Mr Dannatt, speaking to the Sun newspaper said it was "grossly unfair" to pursue prosecutions against soldiers who served in Northern Ireland.
Currently there are six soldiers facing prosecution by the Public Prosecution Service in connection to allegations associated to their service in Northern Ireland.
Among them, Dennis Hutchings who has been charged with the attempted murder of John Patrick Cunningham, shot in the back in 1974 in Benburb in County Armagh and a former paratrooper, identified only as Soldier F who has been charged with the murder of Jim Wray and William McKinney and attempted murder of four others in Derry in 1972 on Bloody Sunday.
In his interview with the Sun, Mr Dannatt said that while families in Northern Ireland whose loved ones were killed by soldiers had a right to know what happened it could not at any cost.

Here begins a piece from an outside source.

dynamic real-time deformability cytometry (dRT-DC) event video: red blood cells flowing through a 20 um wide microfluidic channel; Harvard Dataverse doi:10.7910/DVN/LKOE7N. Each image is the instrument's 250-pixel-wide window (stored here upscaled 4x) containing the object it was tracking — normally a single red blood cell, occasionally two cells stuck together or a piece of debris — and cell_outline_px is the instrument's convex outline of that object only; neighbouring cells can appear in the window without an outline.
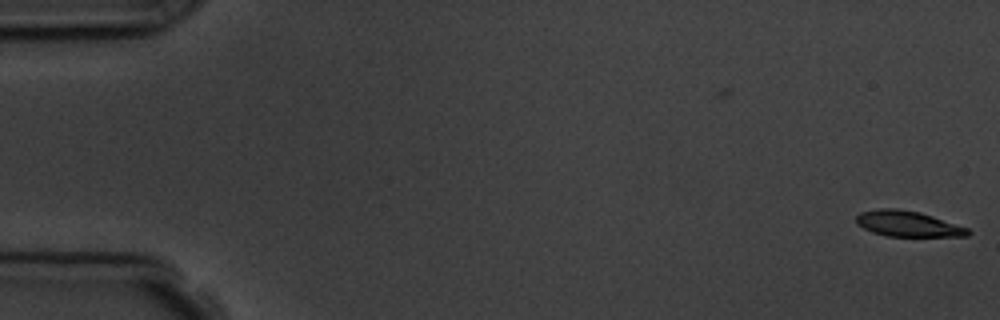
{"species": "common noctule bat (a hibernating species)", "species_latin": "Nyctalus noctula", "temperature_condition": "room temperature", "stored_images_in_passage": 2, "camera_frame_rate_fps": 3000, "um_per_image_px": 0.085, "animal": {"sex": "male", "body_mass_g": 19.5, "forearm_length_mm": 54.6}, "frame": {"image": 1, "passage_image": 2, "time_ms": 1.0, "image_size_px": [1000, 320], "cell_outline_px": [[972, 232], [968, 236], [888, 236], [872, 232], [856, 224], [856, 216], [860, 212], [880, 208], [896, 208], [920, 212], [968, 228]], "centroid_in_image_um": [77.15, 19.02], "position_along_channel_um": 7.9, "area_um2": 16.65}}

He said: "Families of the bereaved have the right to know what happened to their loved ones but not at the expense of stress and worry to 60 and 70-year-old former soldiers. That offends natural justice and must stop.
"I am delighted that the appalling IHAT (Iraq Historical Allegations Team) is now itself part of history, so too must be the witch hunt of former soldiers who did their duty in Northern Ireland. The Prime Minister has pledged to act – now is the time."
Any move by the Prime Minister to stop the Public Prosecution Service or the PSNI from building cases against former soldiers accused of misconduct is likely to be challenged by families at the heart of the allegations.